L’accès à la fraîcheur

Baignade dans la Vienne, 1973.

Les étés chauds, ce n’est pas nouveau. Je me souviens, dans les années 1970, de journées de torpeur au mois d’août dans un coin du Limousin : l’air est immobile, le goudron fond sur les chaussées, il n’y a personne dehors – sur la place de l’église, les tilleuls taillés en moignons n’offrent qu’une ombre maigrelette – et même les piliers du café Ferrand ont la flemme de se rendre à l’abreuvoir. Seules bougent les guêpes autour des prunes tombées – car il fait presque 30°, et à l’époque, on trouve que c’est pénible.

Où aller chercher la fraîcheur en attendant l’orage du soir ? Ce ne sont pas les bois qui manquent, mais il fait trop chaud sous les taillis de châtaigniers, et on se pique encore les fesses sur les bogues de l’an passé. Il y a bien des plans d’eau municipaux dans la région, mais les quelques coins d’ombre y sont pris d’assaut et l’eau y ressemble à une soupe tiédasse. Le mieux est d’aller à la rivière. A 5 km de là, une minuscule prairie de fauche offre un accès à la Vienne, qui court sur un fond de cailloux au milieu des bois. Le coin n’est connu que d’une poignée d’autochtones, qui ont aligné de grosses pierres en travers de la rivière pour relever un peu le niveau de l’eau : en visant bien, on peut arriver à faire quelques brasses face au courant, sans trop se cogner aux rochers. L’eau, claire et couleur de thé, est fraîche mais pas froide. La ville d’Eymoutiers, à 12 km à l’amont, n’a pas de station d’épuration en ce temps-là, mais au vu de l’abondance des libellules et des trichoptères, on suppose que l’eau est propre. Le dimanche après-midi, deux ou trois familles se regroupent dans le pré après avoir ripaillé dans une gargote voisine. On joue dans l’eau, on bavarde, on bouquine, on taquine les grillons avec un brin d’herbe – c’est du bonheur simple et pas cher.

Passant par là 50 ans plus tard, je m’aperçois que la prairie a été avalée par les bois. Fini, l’accès à la Vienne ! J’en profite pour aller voir les deux autres vieux coins de baignade qui m’avaient été signalés dans la commune, sur une autre rivière. Le premier est englobé dans une propriété bâtie et fermée, et il me faut les bottes pour m’approcher du second, cerné par les ronces.
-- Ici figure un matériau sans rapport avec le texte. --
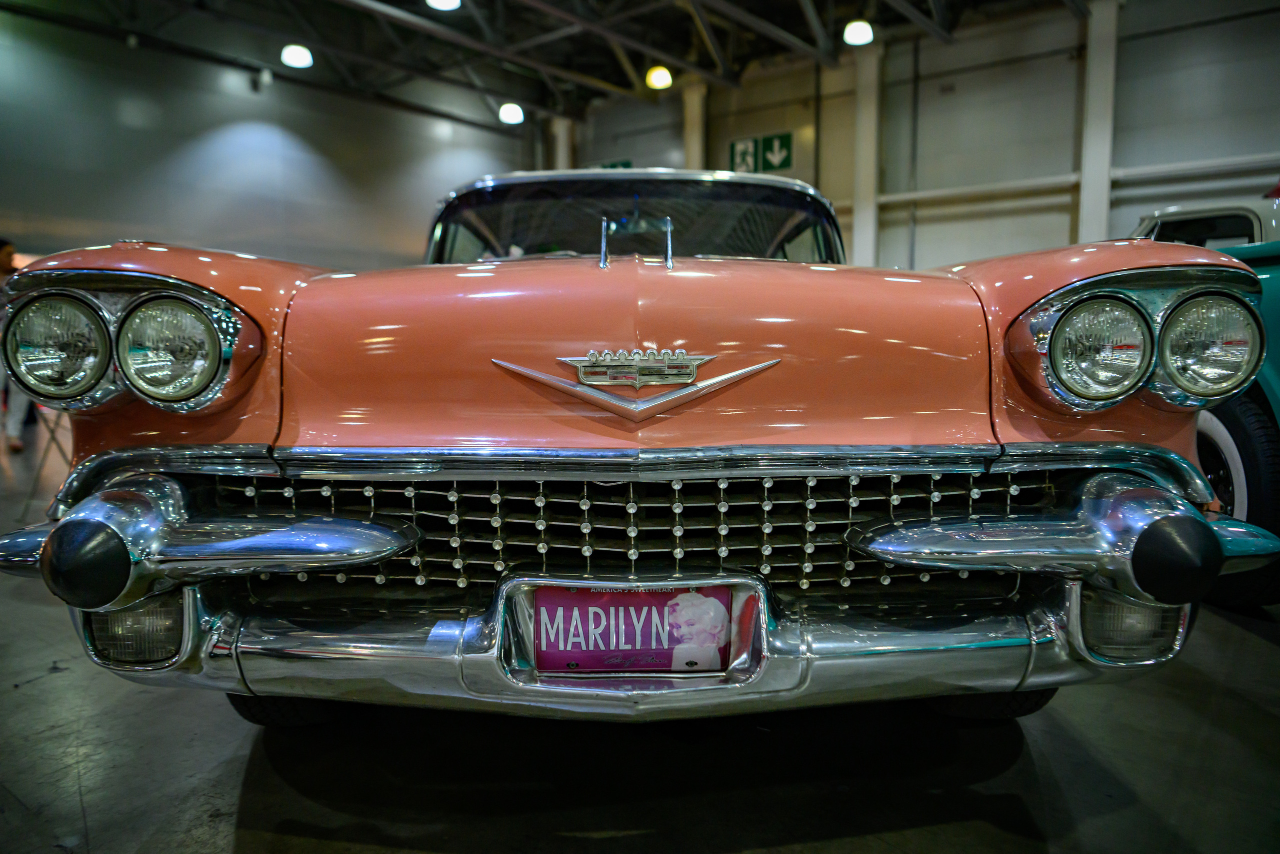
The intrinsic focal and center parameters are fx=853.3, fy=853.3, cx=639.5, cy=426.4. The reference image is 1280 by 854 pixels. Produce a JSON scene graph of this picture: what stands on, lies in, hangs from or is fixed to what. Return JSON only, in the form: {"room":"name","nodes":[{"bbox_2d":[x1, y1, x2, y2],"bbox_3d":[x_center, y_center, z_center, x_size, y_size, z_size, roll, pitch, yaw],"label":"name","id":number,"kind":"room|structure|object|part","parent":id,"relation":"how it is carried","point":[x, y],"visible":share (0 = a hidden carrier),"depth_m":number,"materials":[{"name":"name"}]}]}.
{"room":"event hall","nodes":[
{"label":"event hall","id":0,"kind":"room"},
{"bbox_2d":[0,9,531,276],"bbox_3d":[-5.179,-2.525,10.465,0.227,4.421,9.423,5,7,38],"label":"left wall","id":1,"kind":"structure","parent":0,"point":[204,230],"depth_m":10.39,"materials":[{"name":"grey paint"}]},
{"bbox_2d":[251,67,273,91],"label":"security camera","id":2,"kind":"object","parent":1,"relation":"attached to","point":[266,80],"visible":0.98,"depth_m":10.61,"materials":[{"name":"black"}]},
{"bbox_2d":[0,0,1083,125],"bbox_3d":[-0.529,-4.440,5.974,13.749,0.652,12.508,5,7,38],"label":"ceiling","id":3,"kind":"structure","parent":0,"point":[670,13],"depth_m":10.52,"materials":[{"name":"metal"}]},
{"bbox_2d":[280,43,313,69],"bbox_3d":[-3.847,-4.284,9.595,0.361,0.378,0.359,5,7,38],"label":"ceiling light","id":4,"kind":"object","parent":3,"relation":"hanging from","point":[296,58],"visible":0.98,"depth_m":9.53,"materials":[{"name":"white"}]},
{"bbox_2d":[426,0,461,10],"bbox_3d":[-1.871,-4.289,8.095,0.343,0.490,0.343,5,7,38],"label":"ceiling light","id":5,"kind":"object","parent":3,"relation":"hanging from","point":[437,1],"visible":0.99,"depth_m":8.19,"materials":[{"name":"white"}]},
{"bbox_2d":[498,102,524,124],"bbox_3d":[-1.705,-4.266,11.342,0.340,0.372,0.345,5,7,38],"label":"ceiling light","id":6,"kind":"object","parent":3,"relation":"hanging from","point":[507,110],"visible":0.95,"depth_m":11.25,"materials":[{"name":"white"}]},
{"bbox_2d":[645,64,672,89],"bbox_3d":[0.244,-4.379,10.460,0.337,0.367,0.342,5,7,38],"label":"ceiling light","id":7,"kind":"object","parent":3,"relation":"hanging from","point":[660,80],"visible":0.94,"depth_m":10.38,"materials":[{"name":"yellow"}]},
{"bbox_2d":[842,18,873,46],"bbox_3d":[2.242,-4.212,8.747,0.329,0.483,0.328,5,7,38],"label":"ceiling light","id":8,"kind":"object","parent":3,"relation":"hanging from","point":[860,33],"visible":0.97,"depth_m":8.69,"materials":[{"name":"white"}]},
{"bbox_2d":[0,402,1279,853],"bbox_3d":[-0.837,0.532,3.655,11.560,0.115,9.767,5,7,38],"label":"floor","id":9,"kind":"structure","parent":0,"point":[1251,643],"depth_m":1.71,"materials":[{"name":"grey concrete"}]},
{"bbox_2d":[0,239,31,453],"bbox_3d":[-4.792,-0.591,6.344,0.555,1.531,0.509,5,7,38],"label":"person","id":10,"kind":"object","parent":9,"relation":"on","point":[6,250],"visible":0.4,"depth_m":6.30},
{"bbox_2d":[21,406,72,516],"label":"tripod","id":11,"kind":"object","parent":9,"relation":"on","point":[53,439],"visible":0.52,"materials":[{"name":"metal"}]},
{"bbox_2d":[0,176,1277,729],"bbox_3d":[-0.014,-0.146,3.115,1.981,1.337,3.985,0,6,1],"label":"red car","id":12,"kind":"object","parent":9,"relation":"on","point":[196,536],"visible":0.95,"depth_m":1.60,"materials":[{"name":"metal"}]},
{"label":"headlight","id":13,"kind":"part","parent":12,"relation":"part of","materials":[{"name":"clear glass"}]},
{"bbox_2d":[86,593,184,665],"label":"fog light","id":14,"kind":"object","parent":12,"relation":"in","point":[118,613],"visible":0.5,"depth_m":1.43,"materials":[{"name":"clear glass"}]},
{"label":"bumper","id":15,"kind":"part","parent":12,"relation":"part of","materials":[{"name":"silver metal"}]},
{"bbox_3d":[-0.906,0.565,2.145,0.301,0.304,0.238,5,7,38],"label":"tire","id":16,"kind":"part","parent":12,"relation":"part of","materials":[{"name":"black rubber"}]},
{"bbox_3d":[-0.021,0.213,1.783,1.843,0.249,0.109,0,6,1],"label":"grille","id":17,"kind":"part","parent":12,"relation":"part of","materials":[{"name":"metal"}]},
{"bbox_2d":[534,585,728,672],"bbox_3d":[-0.013,0.337,1.418,0.153,0.156,0.116,5,7,38],"label":"license plate","id":18,"kind":"object","parent":12,"relation":"attached to","point":[670,665],"visible":0.93,"depth_m":1.40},
{"bbox_2d":[491,348,781,420],"bbox_3d":[-0.008,-0.076,1.456,0.515,0.116,0.030,0,6,1],"label":"car emblem","id":19,"kind":"object","parent":12,"relation":"attached to","point":[522,369],"visible":0.95,"depth_m":1.45,"materials":[{"name":"silver metal"}]},
{"bbox_2d":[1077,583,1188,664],"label":"fog light","id":20,"kind":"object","parent":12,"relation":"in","point":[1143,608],"visible":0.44,"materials":[{"name":"clear glass"}]},
{"bbox_3d":[-0.062,-0.816,3.798,1.456,0.421,1.162,5,7,38],"label":"windshield","id":21,"kind":"part","parent":12,"relation":"part of","materials":[{"name":"black"}]},
{"bbox_3d":[0.200,0.322,1.883,2.390,0.257,1.122,0,6,1],"label":"chrome bumper","id":22,"kind":"part","parent":12,"relation":"part of","materials":[{"name":"silver metal"}]},
{"bbox_3d":[0.888,0.572,2.212,0.272,0.309,0.279,5,7,38],"label":"tire","id":23,"kind":"part","parent":12,"relation":"part of","materials":[{"name":"black rubber"}]},
{"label":"headlight","id":24,"kind":"part","parent":12,"relation":"part of","materials":[{"name":"clear glass"}]},
{"bbox_2d":[1134,191,1279,609],"label":"green car","id":25,"kind":"object","parent":9,"relation":"on","point":[1258,414],"visible":0.34,"depth_m":2.70,"materials":[{"name":"teal metal"}]},
{"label":"tire","id":26,"kind":"part","parent":25,"relation":"part of","materials":[{"name":"black rubber"}]},
{"bbox_2d":[550,0,1279,273],"bbox_3d":[3.966,-2.589,10.227,11.988,4.734,0.264,5,7,38],"label":"back wall","id":27,"kind":"structure","parent":0,"point":[1203,33],"depth_m":10.00,"materials":[{"name":"grey paint"}]},
{"bbox_2d":[549,117,574,170],"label":"column","id":28,"kind":"structure","parent":27,"relation":"attached to","point":[559,135],"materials":[{"name":"white paint"}]},
{"bbox_2d":[586,159,632,169],"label":"exit sign","id":29,"kind":"object","parent":27,"relation":"attached to","point":[612,165],"visible":0.24,"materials":[{"name":"green"}]},
{"bbox_2d":[682,82,708,169],"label":"column","id":30,"kind":"structure","parent":27,"relation":"attached to","point":[695,153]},
{"bbox_2d":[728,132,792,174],"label":"exit sign","id":31,"kind":"object","parent":27,"relation":"attached to","point":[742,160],"visible":0.92,"depth_m":11.41,"materials":[{"name":"green plastic"}]},
{"bbox_2d":[852,42,883,266],"bbox_3d":[2.885,-2.700,10.925,0.458,3.999,0.406,5,7,38],"label":"column","id":32,"kind":"structure","parent":27,"relation":"attached to","point":[857,220],"depth_m":10.78,"materials":[{"name":"white paint"}]},
{"bbox_2d":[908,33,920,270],"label":"wall pipe","id":33,"kind":"object","parent":27,"relation":"attached to","point":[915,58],"visible":0.81,"depth_m":10.44,"materials":[{"name":"grey metal"}]},
{"bbox_2d":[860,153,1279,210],"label":"wall pipe","id":34,"kind":"object","parent":27,"relation":"attached to","point":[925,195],"visible":0.74,"depth_m":9.52,"materials":[{"name":"white"}]},
{"bbox_2d":[1076,0,1119,248],"bbox_3d":[4.995,-2.511,9.357,0.420,4.056,0.370,5,7,38],"label":"column","id":35,"kind":"structure","parent":27,"relation":"attached to","point":[1085,192],"depth_m":9.22,"materials":[{"name":"white paint"}]}
]}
Première observation : dans cette commune pourtant bien dotée en rivières, les possibilités d’accès à l’eau ont manifestement régressé. Deuxième observation : si l’évolution est la même dans les communes rurales françaises, comment leurs habitants feront-ils pour aller se mettre au frais lorsqu’il fera 40, 45 voire 50°, surtout si on continue à supprimer des plans d’eau pour la noble cause des continuités écologiques ?

Dans un ruisseau breton, 2002.

La création d’îlots de fraîcheur urbains est une excellente idée, mais il ne faudrait pas oublier les ruraux au motif que les campagnes seraient moins chaudes que les villes. On pourrait peut-être, ici ou là, entreprendre de recenser les anciens lieux d’accès à l’eau, histoire de les restaurer là où c’est possible ? Après tout, la liberté de baignade est un principe général du droit, y compris dans les eaux privées, partout où il n’y a pas d’interdiction. Et même sans parler de baignade organisée, avec tout l’arsenal juridique qui s’y rattache, la simple possibilité de barboter avec de l’eau jusqu’aux genoux suffirait à faire le bonheur de pas mal de monde lorsque blés et maïs rôtissent sous le cagnard.

Un commentaire

  1. Mon père évoquait souvent les moments heureux qu’offraient aux enfants de son village les baignades en rivière, la Saône en l’occurrence. Ils s’y retrouvaient, joyeux et sans surveillance. C’était une autre époque. Mais sans doute pourrait-on, ici ou là, en favoriser le retour.